Invitation au voyage

Mélodies françaises
Stéphanie d’Oustrac, mezzo-soprano
Pascal Jourdan, piano
CD Editions AMBRONAY

Disons le tout de suite, Stéphanie d’Oustrac est une artiste au talent complet, abordant, avec le même bonheur, l’opéra baroque et classique ou l’opérette. Cette fois, elle nous éblouit autant qu’elle nous charme par son dernier album, «Invitation au voyage», entièrement consacré à la mélodie française. Le choix des compositeurs peut surprendre, mêlant ainsi des œuvres célèbres de Henri Duparc (1848-1933) et de Claude Debussy (1865-1918) sur des poèmes de Charles Baudelaire et de Stéphane Mallarmé avec des œuvres du répertoire de la mélodie beaucoup plus confidentielles écrites par Jacques de la Presle (1888-1969), dont notre artiste est l’arrière petite nièce, Lili Boulanger (1893-1918) ou encore Reynaldo Hahn (1874-1947).
La mélodie, c’est une école, un art; interpréter la mélodie, c’est rendre le poème, point de départ de la composition musicale, le plus intelligible et musical possible, sans les emphases excessives auxquelles se livrent trop souvent les artistes lyriques qui s’essaient à la mélodie et qui, de ce fait, la desservent. Stéphanie d’Oustrac évite cet écueil et nous livre une interprétation somptueuse de ce répertoire, à la fois sobre et envoutante, jouant des multiples couleurs vocales de sa magnifique voix, très homogène, de mezzo-soprano qu’elle maîtrise parfaitement (vibrato, legato). Ses pianissimos sont tout simplement sublimes et sa diction toujours parfaite. «Union parfaite de la mélodie et des paroles» écrit un critique musical, contemporain de Duparc, à propos de ses mélodies, et c’est à cette union parfaite que nous invite ici Stéphanie d’Oustrac. Sa voix lumineuse éclaire avec bonheur «les voluptés calmes, au milieu de l’azur, des vagues, des splendeurs» de «La vie antérieure», célèbre poésie de Charles Baudelaire, sublimée par la mélodie de Duparc. Notre interprète nous en livre toute la richesse de l’expression harmonique, son interprétation de «L’invitation au voyage» est un pur bonheur, comme l’est également celle des mélodies de Claude Debussy.

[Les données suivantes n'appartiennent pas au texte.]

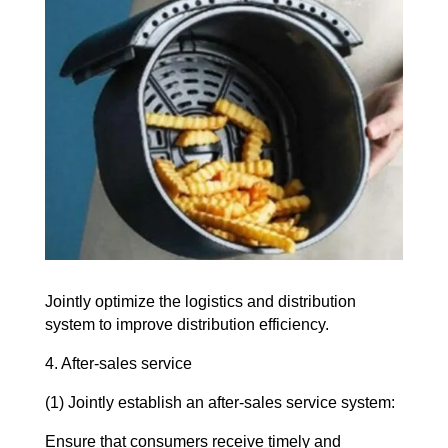
Jointly optimize the logistics and distribution
system to improve distribution efficiency.
4. After-sales service
(1) Jointly establish an after-sales service system:
Ensure that consumers receive timely and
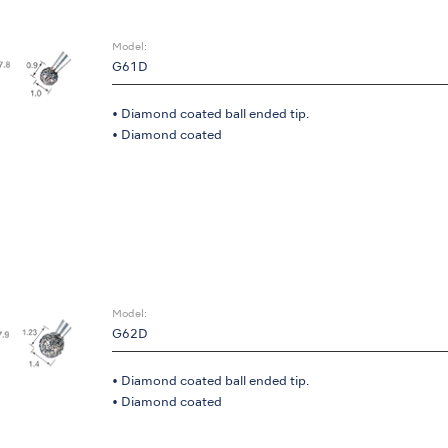
Model:
G61D
• Diamond coated ball ended tip.
• Diamond coated
Model:
G62D
• Diamond coated ball ended tip.
• Diamond coated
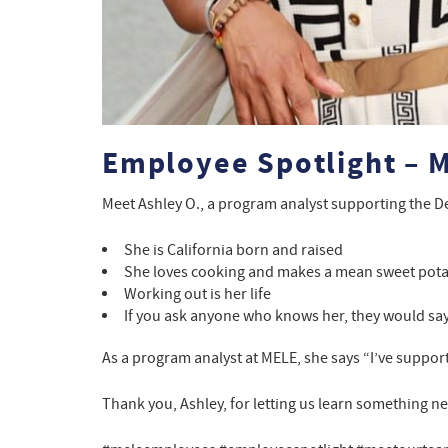
Employee Spotlight – M
Meet Ashley O., a program analyst supporting the D
She is California born and raised
She loves cooking and makes a mean sweet pota
Working out is her life
If you ask anyone who knows her, they would say 
As a program analyst at MELE, she says “I’ve supporte
Thank you, Ashley, for letting us learn something n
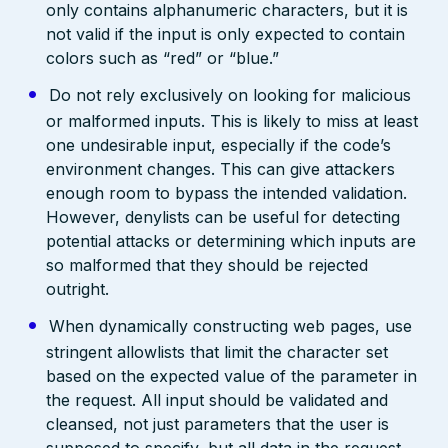
only contains alphanumeric characters, but it is
not valid if the input is only expected to contain
colors such as “red” or “blue.”
Do not rely exclusively on looking for malicious
or malformed inputs. This is likely to miss at least
one undesirable input, especially if the code’s
environment changes. This can give attackers
enough room to bypass the intended validation.
However, denylists can be useful for detecting
potential attacks or determining which inputs are
so malformed that they should be rejected
outright.
When dynamically constructing web pages, use
stringent allowlists that limit the character set
based on the expected value of the parameter in
the request. All input should be validated and
cleansed, not just parameters that the user is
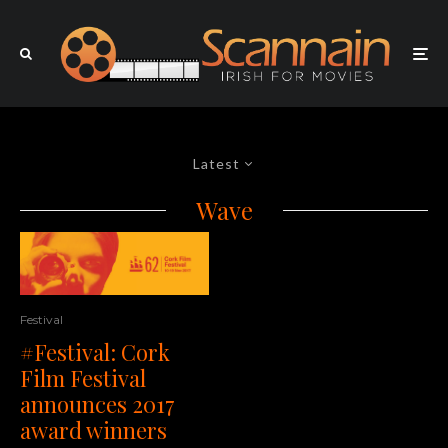
Latest
Wave
Festival
#Festival: Cork
Film Festival
announces 2017
award winners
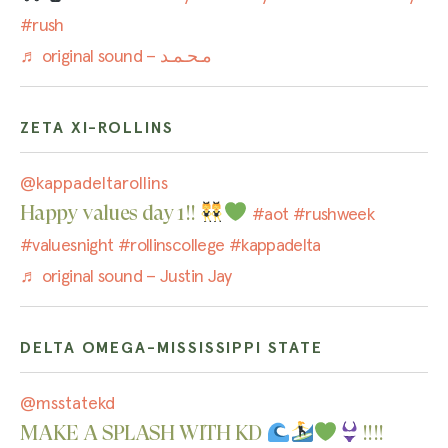
#rush
♬ original sound – مـحـمـد
ZETA XI-ROLLINS
@kappadeltarollins
Happy values day 1!!
#aot
#rushweek
#valuesnight
#rollinscollege
#kappadelta
♬ original sound – Justin Jay
DELTA OMEGA-MISSISSIPPI STATE
@msstatekd
MAKE A SPLASH WITH KD
!!!!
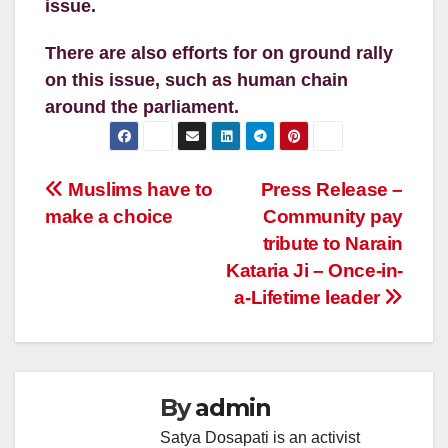
issue.
There are also efforts for on ground rally
on this issue, such as human chain
around the parliament.
Post
Muslims have to
Press Release –
make a choice
Community pay
navigation
tribute to Narain
Kataria Ji – Once-in-
a-Lifetime leader
By
admin
Satya Dosapati is an activist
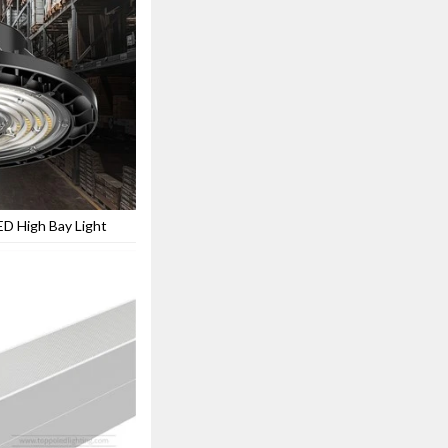
ED High Bay Light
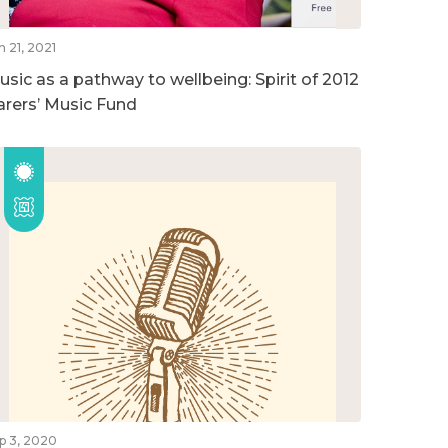
n 21, 2021
usic as a pathway to wellbeing: Spirit of 2012
arers’ Music Fund
p 3, 2020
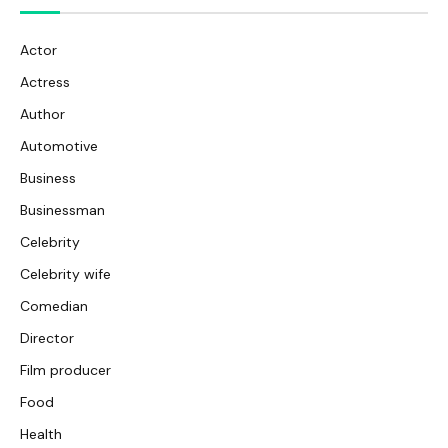
Actor
Actress
Author
Automotive
Business
Businessman
Celebrity
Celebrity wife
Comedian
Director
Film producer
Food
Health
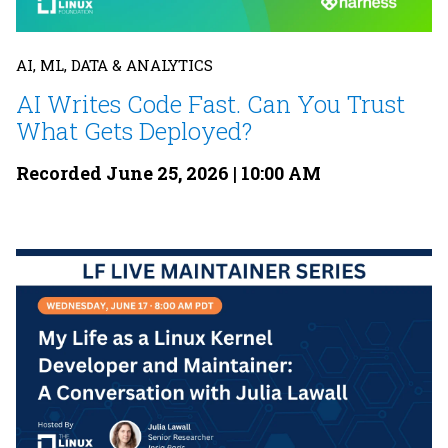
AI, ML, DATA & ANALYTICS
AI Writes Code Fast. Can You Trust
What Gets Deployed?
Recorded June 25, 2026 | 10:00 AM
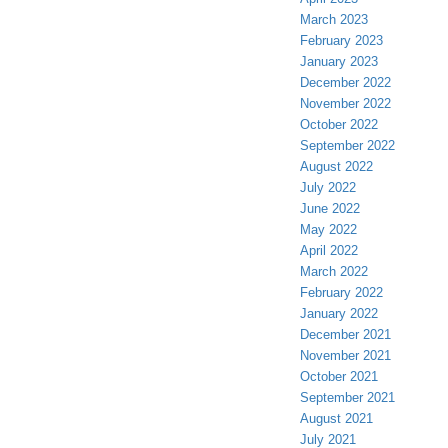
March 2023
February 2023
January 2023
December 2022
November 2022
October 2022
September 2022
August 2022
July 2022
June 2022
May 2022
April 2022
March 2022
February 2022
January 2022
December 2021
November 2021
October 2021
September 2021
August 2021
July 2021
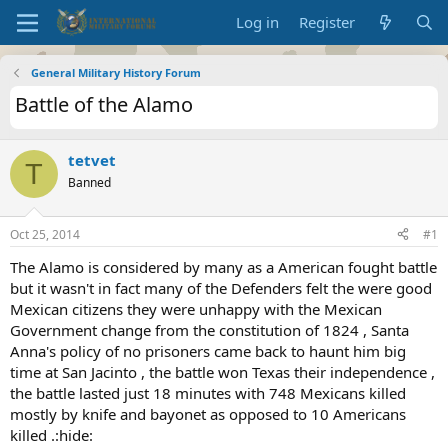
Log in
Register
General Military History Forum
Battle of the Alamo
tetvet
T
Banned
Oct 25, 2014
#1
The Alamo is considered by many as a American fought battle
but it wasn't in fact many of the Defenders felt the were good
Mexican citizens they were unhappy with the Mexican
Government change from the constitution of 1824 , Santa
Anna's policy of no prisoners came back to haunt him big
time at San Jacinto , the battle won Texas their independence ,
the battle lasted just 18 minutes with 748 Mexicans killed
mostly by knife and bayonet as opposed to 10 Americans
killed .:hide:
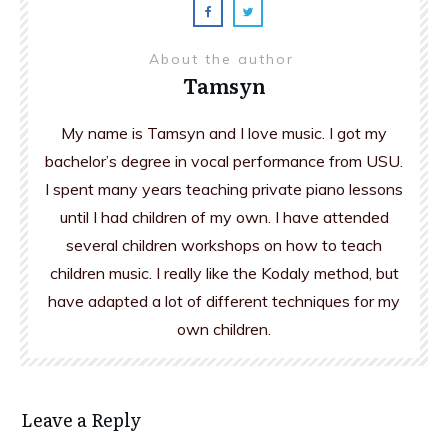
About the author
Tamsyn
My name is Tamsyn and I love music. I got my
bachelor’s degree in vocal performance from USU.
I spent many years teaching private piano lessons
until I had children of my own. I have attended
several children workshops on how to teach
children music. I really like the Kodaly method, but
have adapted a lot of different techniques for my
own children.
Leave a Reply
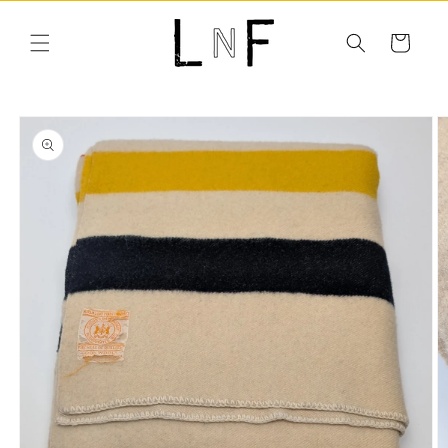
Skip to
content
Cart
Skip to
product
information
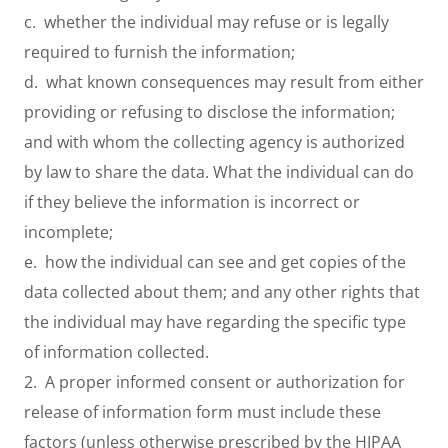
c. whether the individual may refuse or is legally
required to furnish the information;
d. what known consequences may result from either
providing or refusing to disclose the information;
and with whom the collecting agency is authorized
by law to share the data. What the individual can do
if they believe the information is incorrect or
incomplete;
e. how the individual can see and get copies of the
data collected about them; and any other rights that
the individual may have regarding the specific type
of information collected.
2. A proper informed consent or authorization for
release of information form must include these
factors (unless otherwise prescribed by the HIPAA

Cet enregistrement est aussi l’occasion de découvrir des œuvres plus rares, notamment celles signées Jacques de la Presle, premier grand prix de Rome (1921), compositeur particulièrement reconnu pour ses mélodies, toujours écrites dans un style soigné et délicat qui n’est pas sans rappeler celui de Gabriel Fauré, à qui il vouait une profonde admiration. Régulièrement interprétées après la dernière guerre, notamment par le baryton Camille Maurane, grand spécialiste de la mélodie française, il est désormais rare de les entendre et c’est ici un bel hommage rendu à ce compositeur injustement méconnu. Ici encore, l’interprétation de Stéphanie d’Oustrac, tout en nuances, est tout aussi convaincante. Avec un même plaisir, on écoutera les mélodies de Lili Boulanger ainsi, qu’en clôture d’album, celles de Reynaldo Hahn, particulièrement «A Chloris», très belle mélodie sur un poème de Théophile de Viau (1590-1626) et dont quelques mesures de la partie piano résonnent comme un clavecin.

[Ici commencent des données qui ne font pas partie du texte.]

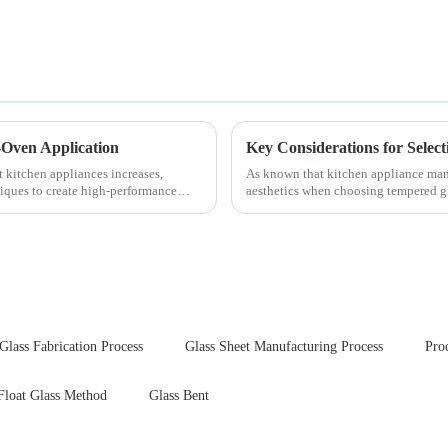
-Oven Application
t kitchen appliances increases,
As known that kitchen appliance manu
iques to create high-performance
aesthetics when choosing tempered gla
your material selectio...
Glass Fabrication Process
Glass Sheet Manufacturing Process
Pro
Float Glass Method
Glass Bent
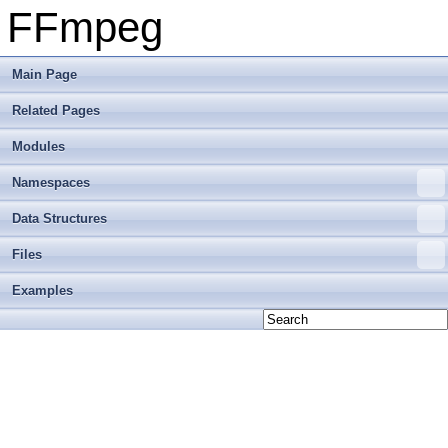
FFmpeg
Main Page
Related Pages
Modules
Namespaces
Data Structures
Files
Examples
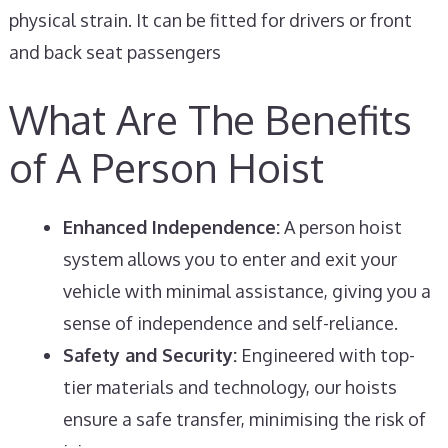
physical strain. It can be fitted for drivers or front
and back seat passengers
What Are The Benefits
of A Person Hoist
Enhanced Independence:
A person hoist
system allows you to enter and exit your
vehicle with minimal assistance, giving you a
sense of independence and self-reliance.
Safety and Security:
Engineered with top-
tier materials and technology, our hoists
ensure a safe transfer, minimising the risk of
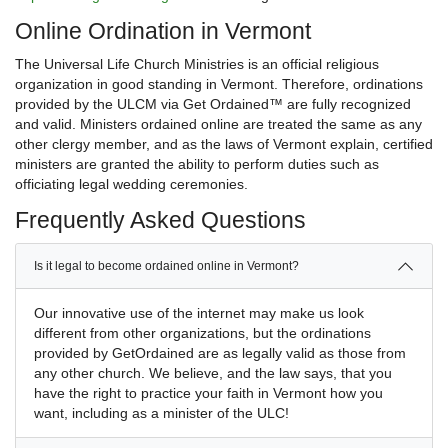
Online Ordination in Vermont
The Universal Life Church Ministries is an official religious
organization in good standing in Vermont. Therefore, ordinations
provided by the ULCM via Get Ordained™ are fully recognized
and valid. Ministers ordained online are treated the same as any
other clergy member, and as the laws of Vermont explain, certified
ministers are granted the ability to perform duties such as
officiating legal wedding ceremonies.
Frequently Asked Questions
Is it legal to become ordained online in Vermont?
Our innovative use of the internet may make us look
different from other organizations, but the ordinations
provided by GetOrdained are as legally valid as those from
any other church. We believe, and the law says, that you
have the right to practice your faith in Vermont how you
want, including as a minister of the ULC!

Cette belle réussite doit également beaucoup à l’excellente interprétation du pianiste Pascal Jourdan, en parfaite symbiose avec notre mezzo-soprano, le mot avec la note, l’accord avec la rime…
Vous l’aurez compris, à la dernière note, on en redemande!


Christophe BERNARD
Publié le 09/11/2014 à 19:16, mis à jour le 26/01/2019 à 19:35.